### Work required
Each line that contains the word "lines" counts once; give the total for the records below and nothing else.

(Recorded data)
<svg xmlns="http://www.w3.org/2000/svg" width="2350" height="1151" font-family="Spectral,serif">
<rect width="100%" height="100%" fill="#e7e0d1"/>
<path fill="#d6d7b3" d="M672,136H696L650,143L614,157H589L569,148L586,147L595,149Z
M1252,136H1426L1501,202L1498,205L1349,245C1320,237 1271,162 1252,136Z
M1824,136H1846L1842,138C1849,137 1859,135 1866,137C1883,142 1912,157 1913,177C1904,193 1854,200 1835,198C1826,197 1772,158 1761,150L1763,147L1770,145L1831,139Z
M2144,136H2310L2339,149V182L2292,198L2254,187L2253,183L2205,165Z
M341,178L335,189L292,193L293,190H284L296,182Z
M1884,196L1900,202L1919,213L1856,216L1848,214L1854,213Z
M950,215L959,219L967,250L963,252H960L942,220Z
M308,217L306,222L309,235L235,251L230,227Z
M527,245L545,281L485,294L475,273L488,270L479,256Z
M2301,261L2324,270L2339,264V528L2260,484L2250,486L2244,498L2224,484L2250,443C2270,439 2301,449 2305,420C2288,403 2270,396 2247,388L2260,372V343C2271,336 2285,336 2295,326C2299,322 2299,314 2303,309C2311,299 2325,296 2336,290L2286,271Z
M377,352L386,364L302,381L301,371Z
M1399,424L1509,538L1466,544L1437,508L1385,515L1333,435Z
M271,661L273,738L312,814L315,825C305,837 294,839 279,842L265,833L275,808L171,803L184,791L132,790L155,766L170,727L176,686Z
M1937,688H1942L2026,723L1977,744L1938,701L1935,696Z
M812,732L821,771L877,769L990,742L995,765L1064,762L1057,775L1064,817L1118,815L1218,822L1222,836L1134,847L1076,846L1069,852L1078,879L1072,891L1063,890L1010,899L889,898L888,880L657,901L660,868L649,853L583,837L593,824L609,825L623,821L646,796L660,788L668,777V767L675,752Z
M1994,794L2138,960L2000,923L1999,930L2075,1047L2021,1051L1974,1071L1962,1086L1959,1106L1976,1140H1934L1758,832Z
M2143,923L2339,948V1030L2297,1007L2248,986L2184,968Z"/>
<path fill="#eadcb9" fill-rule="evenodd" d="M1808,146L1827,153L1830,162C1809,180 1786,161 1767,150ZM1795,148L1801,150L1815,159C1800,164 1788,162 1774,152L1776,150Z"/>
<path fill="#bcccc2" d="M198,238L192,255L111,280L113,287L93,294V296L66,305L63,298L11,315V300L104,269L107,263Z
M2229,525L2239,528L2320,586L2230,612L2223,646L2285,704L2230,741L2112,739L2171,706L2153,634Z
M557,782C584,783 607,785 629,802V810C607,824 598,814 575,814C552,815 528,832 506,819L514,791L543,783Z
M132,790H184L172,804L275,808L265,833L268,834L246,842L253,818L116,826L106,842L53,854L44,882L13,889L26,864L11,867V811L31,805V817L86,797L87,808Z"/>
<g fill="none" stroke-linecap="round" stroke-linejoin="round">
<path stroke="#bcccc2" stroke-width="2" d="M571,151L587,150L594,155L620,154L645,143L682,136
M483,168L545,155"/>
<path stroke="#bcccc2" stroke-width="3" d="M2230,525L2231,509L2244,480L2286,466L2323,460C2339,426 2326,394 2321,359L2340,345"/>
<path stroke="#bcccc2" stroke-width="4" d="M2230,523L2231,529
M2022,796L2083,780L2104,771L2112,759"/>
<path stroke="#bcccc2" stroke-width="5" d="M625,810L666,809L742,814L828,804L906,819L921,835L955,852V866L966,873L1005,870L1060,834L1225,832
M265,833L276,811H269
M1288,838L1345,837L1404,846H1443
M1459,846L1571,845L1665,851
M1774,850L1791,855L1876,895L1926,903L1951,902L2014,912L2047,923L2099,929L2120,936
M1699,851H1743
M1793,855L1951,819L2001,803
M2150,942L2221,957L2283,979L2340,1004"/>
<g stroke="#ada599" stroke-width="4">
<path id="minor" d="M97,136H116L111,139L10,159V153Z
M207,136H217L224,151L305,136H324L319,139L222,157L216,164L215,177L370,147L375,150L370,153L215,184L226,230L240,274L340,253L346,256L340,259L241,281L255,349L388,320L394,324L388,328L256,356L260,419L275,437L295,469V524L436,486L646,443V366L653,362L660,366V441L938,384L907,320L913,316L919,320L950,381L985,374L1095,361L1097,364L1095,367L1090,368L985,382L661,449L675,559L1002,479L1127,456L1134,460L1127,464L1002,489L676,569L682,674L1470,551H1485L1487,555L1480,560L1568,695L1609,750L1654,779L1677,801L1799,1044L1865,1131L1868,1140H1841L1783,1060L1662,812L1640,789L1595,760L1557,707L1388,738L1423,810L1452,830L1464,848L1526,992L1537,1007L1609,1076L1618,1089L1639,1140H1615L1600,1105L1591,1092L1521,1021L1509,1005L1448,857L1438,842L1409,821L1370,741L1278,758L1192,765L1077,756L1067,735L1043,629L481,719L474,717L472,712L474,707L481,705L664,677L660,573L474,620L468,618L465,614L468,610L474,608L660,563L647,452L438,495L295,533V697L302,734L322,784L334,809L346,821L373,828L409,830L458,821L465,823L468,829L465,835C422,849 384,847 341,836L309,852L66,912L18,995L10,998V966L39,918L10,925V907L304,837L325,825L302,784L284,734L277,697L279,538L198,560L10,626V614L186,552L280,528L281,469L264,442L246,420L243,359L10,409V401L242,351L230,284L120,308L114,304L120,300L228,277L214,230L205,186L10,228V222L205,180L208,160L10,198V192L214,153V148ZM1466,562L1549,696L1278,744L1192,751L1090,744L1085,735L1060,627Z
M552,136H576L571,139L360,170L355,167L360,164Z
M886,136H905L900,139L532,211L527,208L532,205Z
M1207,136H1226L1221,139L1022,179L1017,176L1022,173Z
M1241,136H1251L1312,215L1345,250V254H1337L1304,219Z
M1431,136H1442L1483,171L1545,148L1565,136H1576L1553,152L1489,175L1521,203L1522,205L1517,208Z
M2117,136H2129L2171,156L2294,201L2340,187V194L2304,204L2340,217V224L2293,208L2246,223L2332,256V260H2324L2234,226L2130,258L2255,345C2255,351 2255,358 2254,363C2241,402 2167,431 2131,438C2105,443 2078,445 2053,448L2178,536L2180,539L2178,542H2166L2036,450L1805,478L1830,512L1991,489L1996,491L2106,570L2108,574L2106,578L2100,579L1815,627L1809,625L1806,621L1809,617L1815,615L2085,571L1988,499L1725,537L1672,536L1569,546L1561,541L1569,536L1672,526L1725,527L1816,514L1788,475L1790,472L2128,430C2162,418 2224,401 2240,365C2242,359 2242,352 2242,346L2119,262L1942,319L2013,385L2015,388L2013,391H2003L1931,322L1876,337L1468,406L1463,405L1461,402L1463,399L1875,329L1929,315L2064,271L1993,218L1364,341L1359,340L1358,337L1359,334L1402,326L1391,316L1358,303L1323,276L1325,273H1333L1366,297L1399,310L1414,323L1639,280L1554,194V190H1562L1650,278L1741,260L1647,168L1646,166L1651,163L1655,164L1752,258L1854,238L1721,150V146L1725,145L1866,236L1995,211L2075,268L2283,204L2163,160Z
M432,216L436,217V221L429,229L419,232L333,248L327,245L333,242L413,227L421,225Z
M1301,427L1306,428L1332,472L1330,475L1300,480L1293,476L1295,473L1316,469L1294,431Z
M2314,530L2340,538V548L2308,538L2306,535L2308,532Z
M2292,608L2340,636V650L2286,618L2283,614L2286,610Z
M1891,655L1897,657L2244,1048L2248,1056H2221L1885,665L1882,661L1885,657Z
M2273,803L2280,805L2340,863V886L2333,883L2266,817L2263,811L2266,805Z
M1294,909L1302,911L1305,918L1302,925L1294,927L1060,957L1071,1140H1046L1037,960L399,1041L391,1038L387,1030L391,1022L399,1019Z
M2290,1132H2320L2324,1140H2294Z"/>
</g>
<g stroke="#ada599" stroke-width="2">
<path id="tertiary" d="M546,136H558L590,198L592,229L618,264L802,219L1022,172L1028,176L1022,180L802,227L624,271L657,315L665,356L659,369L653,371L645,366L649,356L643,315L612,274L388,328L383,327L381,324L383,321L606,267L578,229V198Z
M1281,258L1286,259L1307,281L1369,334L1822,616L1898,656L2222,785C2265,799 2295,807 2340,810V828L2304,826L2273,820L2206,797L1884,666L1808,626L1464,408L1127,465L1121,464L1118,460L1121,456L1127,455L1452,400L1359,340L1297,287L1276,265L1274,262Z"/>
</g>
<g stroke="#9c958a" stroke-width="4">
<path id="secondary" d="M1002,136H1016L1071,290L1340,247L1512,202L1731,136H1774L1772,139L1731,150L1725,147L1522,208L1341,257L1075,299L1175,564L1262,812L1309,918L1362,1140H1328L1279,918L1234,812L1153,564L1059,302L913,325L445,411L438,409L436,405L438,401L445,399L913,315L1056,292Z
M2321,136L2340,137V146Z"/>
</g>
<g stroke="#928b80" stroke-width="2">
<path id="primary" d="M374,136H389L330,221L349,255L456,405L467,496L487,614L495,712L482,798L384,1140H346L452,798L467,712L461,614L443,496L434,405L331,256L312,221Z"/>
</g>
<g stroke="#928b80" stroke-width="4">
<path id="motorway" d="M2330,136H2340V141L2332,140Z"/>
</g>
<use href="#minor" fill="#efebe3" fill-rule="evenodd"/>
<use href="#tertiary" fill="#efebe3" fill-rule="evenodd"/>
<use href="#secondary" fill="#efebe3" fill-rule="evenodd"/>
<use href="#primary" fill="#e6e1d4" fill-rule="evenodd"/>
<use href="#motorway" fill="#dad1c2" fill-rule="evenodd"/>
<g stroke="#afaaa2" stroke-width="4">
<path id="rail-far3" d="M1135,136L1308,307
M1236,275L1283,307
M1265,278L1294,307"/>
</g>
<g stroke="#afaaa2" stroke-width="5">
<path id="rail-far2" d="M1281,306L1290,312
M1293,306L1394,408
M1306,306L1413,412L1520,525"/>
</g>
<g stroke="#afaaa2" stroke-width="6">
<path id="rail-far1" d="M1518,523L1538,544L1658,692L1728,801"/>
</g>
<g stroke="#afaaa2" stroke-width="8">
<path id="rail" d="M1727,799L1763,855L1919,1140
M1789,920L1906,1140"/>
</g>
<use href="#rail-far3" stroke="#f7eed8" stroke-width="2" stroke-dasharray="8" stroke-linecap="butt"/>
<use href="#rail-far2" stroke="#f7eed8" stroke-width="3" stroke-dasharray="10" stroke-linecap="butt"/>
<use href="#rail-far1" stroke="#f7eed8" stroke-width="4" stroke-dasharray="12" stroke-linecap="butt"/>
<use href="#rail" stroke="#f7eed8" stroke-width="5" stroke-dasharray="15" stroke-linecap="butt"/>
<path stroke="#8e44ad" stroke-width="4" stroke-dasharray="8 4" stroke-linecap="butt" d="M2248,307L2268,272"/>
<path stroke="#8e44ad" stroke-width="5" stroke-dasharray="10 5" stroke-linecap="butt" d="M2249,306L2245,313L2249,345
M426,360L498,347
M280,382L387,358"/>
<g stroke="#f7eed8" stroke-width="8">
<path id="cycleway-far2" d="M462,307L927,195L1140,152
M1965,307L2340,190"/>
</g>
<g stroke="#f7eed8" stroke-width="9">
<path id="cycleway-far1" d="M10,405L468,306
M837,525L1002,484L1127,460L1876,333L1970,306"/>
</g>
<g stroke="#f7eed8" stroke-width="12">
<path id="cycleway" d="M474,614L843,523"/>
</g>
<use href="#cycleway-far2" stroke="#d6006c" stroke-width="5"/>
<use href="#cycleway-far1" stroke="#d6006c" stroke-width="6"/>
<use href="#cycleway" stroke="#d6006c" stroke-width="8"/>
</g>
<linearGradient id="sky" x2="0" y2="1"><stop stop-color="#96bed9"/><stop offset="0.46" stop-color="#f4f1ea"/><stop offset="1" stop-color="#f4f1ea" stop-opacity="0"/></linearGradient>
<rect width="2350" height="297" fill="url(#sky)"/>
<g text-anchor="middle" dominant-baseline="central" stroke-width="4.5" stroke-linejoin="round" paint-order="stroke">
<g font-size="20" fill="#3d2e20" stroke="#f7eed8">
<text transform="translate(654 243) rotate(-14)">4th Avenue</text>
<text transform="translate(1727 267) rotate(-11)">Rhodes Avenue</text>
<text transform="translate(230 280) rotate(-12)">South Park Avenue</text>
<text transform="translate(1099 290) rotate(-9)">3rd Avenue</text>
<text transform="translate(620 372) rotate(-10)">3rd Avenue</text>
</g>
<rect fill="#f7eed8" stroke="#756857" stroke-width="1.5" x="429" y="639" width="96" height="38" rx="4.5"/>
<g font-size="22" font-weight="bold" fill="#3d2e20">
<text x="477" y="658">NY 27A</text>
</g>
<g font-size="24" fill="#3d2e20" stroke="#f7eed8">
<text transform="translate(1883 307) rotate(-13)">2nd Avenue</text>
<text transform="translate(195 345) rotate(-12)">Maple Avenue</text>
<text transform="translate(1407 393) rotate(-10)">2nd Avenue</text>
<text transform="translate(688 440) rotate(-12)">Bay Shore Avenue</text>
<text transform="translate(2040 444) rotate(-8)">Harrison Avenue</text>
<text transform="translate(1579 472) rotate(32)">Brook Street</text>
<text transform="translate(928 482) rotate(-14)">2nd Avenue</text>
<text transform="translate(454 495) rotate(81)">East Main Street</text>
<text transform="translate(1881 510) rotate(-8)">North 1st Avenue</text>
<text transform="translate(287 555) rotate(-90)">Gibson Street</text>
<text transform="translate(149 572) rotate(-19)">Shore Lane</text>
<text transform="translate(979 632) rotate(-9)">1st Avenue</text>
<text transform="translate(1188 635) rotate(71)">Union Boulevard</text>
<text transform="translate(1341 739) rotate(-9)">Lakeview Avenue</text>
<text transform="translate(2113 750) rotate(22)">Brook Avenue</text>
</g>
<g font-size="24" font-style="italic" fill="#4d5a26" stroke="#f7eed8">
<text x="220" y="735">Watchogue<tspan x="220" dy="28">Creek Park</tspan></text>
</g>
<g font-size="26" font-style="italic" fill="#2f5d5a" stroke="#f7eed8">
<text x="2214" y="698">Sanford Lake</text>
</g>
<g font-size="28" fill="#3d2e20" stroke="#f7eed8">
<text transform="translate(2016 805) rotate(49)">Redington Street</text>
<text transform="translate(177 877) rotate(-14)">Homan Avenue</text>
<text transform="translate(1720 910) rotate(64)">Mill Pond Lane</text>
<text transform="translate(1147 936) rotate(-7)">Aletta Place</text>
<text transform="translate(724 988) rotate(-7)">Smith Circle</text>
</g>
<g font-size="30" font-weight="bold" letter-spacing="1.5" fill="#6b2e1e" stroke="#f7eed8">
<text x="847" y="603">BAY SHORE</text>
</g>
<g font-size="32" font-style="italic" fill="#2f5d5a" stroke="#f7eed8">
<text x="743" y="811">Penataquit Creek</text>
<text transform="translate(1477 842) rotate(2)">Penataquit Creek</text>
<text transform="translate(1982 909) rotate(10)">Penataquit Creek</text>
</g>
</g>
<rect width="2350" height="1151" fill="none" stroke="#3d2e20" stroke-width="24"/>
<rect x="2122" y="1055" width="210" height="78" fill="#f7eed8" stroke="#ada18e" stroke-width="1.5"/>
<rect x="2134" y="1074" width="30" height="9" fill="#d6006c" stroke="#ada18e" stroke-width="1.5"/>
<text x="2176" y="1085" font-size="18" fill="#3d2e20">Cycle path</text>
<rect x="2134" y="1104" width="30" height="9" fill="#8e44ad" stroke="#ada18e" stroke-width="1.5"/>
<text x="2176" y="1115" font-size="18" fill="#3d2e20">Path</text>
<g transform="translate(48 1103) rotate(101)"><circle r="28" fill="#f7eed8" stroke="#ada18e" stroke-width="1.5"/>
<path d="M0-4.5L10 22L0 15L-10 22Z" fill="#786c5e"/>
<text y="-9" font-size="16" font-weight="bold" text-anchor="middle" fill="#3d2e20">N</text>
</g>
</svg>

--

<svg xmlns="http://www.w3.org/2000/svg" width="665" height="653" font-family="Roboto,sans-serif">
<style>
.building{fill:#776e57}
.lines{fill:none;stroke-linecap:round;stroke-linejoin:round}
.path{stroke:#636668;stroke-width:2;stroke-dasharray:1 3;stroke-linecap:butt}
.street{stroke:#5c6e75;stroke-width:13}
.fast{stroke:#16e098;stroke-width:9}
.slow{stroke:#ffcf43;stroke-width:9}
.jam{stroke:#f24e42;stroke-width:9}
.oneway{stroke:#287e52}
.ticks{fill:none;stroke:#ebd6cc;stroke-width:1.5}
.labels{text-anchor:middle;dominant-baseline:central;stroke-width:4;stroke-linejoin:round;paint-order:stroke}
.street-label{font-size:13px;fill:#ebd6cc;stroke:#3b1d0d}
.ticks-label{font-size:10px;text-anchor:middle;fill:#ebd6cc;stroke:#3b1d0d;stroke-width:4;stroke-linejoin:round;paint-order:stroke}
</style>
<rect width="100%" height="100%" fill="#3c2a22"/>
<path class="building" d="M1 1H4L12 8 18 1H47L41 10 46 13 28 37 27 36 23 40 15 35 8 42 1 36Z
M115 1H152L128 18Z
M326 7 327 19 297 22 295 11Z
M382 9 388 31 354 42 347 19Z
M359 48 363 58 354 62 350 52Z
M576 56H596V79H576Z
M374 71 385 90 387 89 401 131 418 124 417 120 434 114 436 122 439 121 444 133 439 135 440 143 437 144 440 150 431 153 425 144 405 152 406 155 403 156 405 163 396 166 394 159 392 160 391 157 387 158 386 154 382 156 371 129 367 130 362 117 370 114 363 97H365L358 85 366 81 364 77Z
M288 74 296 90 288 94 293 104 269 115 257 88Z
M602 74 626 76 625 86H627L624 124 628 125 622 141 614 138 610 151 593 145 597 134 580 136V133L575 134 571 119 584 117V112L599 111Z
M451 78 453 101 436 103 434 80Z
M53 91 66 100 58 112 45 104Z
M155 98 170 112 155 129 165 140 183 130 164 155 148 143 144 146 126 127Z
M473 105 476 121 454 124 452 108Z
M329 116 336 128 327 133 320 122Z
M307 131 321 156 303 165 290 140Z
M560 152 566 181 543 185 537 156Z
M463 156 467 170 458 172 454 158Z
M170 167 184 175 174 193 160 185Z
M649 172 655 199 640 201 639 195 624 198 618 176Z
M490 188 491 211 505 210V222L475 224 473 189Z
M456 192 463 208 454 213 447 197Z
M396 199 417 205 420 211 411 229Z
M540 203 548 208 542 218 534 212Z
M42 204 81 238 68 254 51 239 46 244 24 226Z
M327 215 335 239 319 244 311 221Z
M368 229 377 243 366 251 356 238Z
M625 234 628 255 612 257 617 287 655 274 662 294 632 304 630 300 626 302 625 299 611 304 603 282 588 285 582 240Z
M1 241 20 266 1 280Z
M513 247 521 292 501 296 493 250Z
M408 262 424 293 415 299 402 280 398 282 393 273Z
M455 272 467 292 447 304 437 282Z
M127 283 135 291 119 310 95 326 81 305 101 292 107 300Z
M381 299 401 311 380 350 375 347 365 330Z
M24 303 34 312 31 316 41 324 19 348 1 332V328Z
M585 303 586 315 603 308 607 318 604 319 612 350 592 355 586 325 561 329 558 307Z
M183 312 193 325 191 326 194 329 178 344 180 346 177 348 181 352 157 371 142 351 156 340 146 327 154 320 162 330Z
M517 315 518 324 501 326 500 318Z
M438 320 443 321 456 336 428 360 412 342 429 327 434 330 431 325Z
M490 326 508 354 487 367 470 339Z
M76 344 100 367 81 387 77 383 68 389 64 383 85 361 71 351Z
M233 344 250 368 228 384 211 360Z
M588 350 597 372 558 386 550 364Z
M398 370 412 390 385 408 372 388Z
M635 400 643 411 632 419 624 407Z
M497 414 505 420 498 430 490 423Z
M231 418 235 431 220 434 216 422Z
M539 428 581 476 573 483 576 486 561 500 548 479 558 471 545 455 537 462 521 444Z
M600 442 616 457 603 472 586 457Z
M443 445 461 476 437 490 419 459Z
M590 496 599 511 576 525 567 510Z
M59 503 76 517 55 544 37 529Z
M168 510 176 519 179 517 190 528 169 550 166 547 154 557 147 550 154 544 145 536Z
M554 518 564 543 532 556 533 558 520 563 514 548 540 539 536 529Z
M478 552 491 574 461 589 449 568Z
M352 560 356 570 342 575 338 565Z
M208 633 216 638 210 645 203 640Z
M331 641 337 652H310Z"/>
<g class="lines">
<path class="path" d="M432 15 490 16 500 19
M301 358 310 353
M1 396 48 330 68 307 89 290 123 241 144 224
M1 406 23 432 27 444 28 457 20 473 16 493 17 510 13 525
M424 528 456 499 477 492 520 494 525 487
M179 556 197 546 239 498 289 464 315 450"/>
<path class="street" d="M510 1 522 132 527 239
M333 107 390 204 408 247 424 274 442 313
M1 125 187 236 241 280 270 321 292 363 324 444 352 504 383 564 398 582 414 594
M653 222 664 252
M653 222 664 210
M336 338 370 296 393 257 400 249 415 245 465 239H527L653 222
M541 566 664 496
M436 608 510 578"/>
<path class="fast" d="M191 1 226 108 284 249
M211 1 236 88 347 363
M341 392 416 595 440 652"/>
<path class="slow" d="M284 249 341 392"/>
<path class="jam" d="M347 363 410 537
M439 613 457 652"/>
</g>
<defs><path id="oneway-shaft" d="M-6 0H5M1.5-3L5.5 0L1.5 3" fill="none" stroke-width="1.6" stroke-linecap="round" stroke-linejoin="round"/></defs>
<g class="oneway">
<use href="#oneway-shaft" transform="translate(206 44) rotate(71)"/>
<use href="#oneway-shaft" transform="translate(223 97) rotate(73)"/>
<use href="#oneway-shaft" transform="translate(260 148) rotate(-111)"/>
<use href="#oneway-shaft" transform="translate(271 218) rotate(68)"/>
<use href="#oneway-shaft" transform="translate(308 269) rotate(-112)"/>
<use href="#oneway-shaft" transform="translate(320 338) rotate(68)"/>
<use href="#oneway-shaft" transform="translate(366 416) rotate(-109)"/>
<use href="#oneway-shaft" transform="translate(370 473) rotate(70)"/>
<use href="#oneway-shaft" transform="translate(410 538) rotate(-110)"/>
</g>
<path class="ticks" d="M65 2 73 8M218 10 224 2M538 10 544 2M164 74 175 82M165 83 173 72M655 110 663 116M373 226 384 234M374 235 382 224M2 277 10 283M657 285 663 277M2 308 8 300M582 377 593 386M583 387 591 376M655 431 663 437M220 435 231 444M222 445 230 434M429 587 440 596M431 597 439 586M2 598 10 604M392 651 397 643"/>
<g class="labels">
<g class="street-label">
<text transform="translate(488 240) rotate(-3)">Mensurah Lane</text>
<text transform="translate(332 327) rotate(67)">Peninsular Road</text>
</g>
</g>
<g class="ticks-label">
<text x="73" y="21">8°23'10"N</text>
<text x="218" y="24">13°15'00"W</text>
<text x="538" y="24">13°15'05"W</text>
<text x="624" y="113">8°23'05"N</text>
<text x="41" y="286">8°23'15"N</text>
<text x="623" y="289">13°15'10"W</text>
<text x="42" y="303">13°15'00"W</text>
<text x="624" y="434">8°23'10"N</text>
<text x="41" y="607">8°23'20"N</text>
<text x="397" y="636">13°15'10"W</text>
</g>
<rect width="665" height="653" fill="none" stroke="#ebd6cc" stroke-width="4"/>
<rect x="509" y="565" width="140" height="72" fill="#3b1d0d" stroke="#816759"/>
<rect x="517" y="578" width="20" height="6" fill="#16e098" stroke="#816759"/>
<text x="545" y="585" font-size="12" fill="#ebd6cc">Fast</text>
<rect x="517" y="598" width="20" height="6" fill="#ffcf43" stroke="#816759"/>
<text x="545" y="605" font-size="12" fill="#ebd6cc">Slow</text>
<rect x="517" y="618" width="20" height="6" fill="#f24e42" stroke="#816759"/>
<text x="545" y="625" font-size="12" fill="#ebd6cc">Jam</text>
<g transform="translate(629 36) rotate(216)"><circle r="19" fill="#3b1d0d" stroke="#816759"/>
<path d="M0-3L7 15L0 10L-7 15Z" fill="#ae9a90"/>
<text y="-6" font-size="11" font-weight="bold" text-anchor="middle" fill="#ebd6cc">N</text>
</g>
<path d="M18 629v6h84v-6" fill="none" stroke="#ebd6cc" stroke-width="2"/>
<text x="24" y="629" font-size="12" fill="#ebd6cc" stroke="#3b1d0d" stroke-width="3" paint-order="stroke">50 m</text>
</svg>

### Exercise answer
2